Why should you have the privilege of an insider when you determine to remain as an outsider? I say this in the context of the church and committing to a church. The New Testament clearly makes the great division between those who are for Christ and those who are not Christ’s. There are only two camps. We show that we are committed to Christ by committing to a church.
The Word in 1 Corinthians 5:1-5 gives some interesting insights here. There is a man who is in fellowship in the Church at Corinth, but he is having an affair with his step-mother. Paul clearly says that this man should be put out of fellowship so that he is not in fellowship. And in putting him out of fellowship they hand this man over to Satan for the destruction of the flesh (1 cor. 5:5a). From this we learn there are two realms, a realm where God is – the Church, and a realm where Satan is – the world.
So what are we to make of Christians who decide that they won’t take on the commitment and responsibility of being in a church? Is it not reasonable that we actually treat them as unbelievers? They have chosen the realm of unbelievers, because, as we have already indicated, there is only the church and the world. Therefore, should we not treat them as those of the world.

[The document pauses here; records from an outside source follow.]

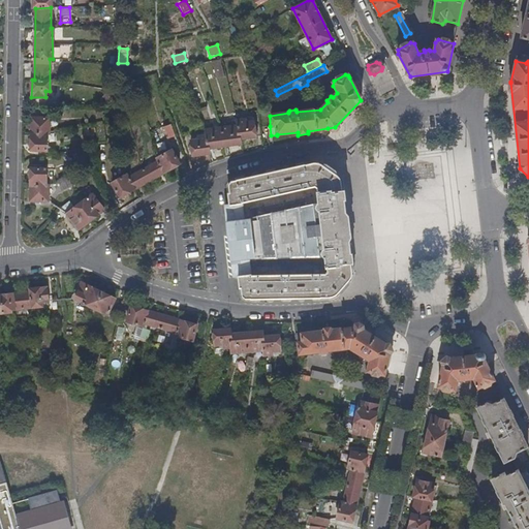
[(49,133),(49,117),(31,118),(30,150),(47,150),(47,133),(49,133)]
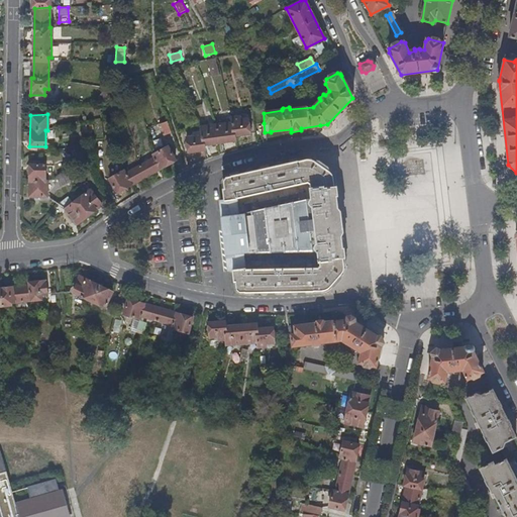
[(238,119),(237,116),(230,118),(231,122),(199,127),(200,131),(192,133),(193,137),(186,138),(188,152),(204,150),(203,145),(234,140),(233,135),(248,133),(246,118),(238,119)]
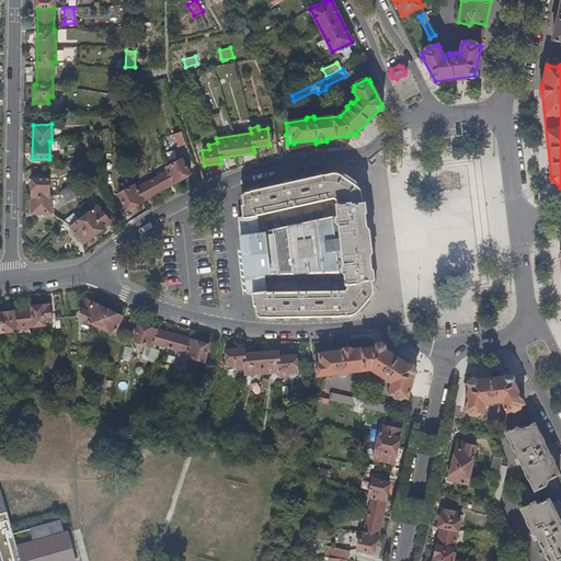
[(184,145),(181,133),(172,135),(176,147),(184,145)]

Of course we have to be thoughtful in all this because many are on a journey that is leading them to commit to a church. Perhaps they are moving to a new area or they have been baptised and are now considering committing to a church. Others have just not been taught about the importance of church membership. Notwithstanding these situations though, what are we to make of those who profess Christ, but won’t commit? Have they not willfully placed themselves in a situation where they have no right to be treated as believers.
This may all sound harsh. However, should not love on our part lead us to challenge the so-called people of Christ who refuse to affiliate with a local representation of the body of Christ. By their actions such people forfeit the right to be treated as believers.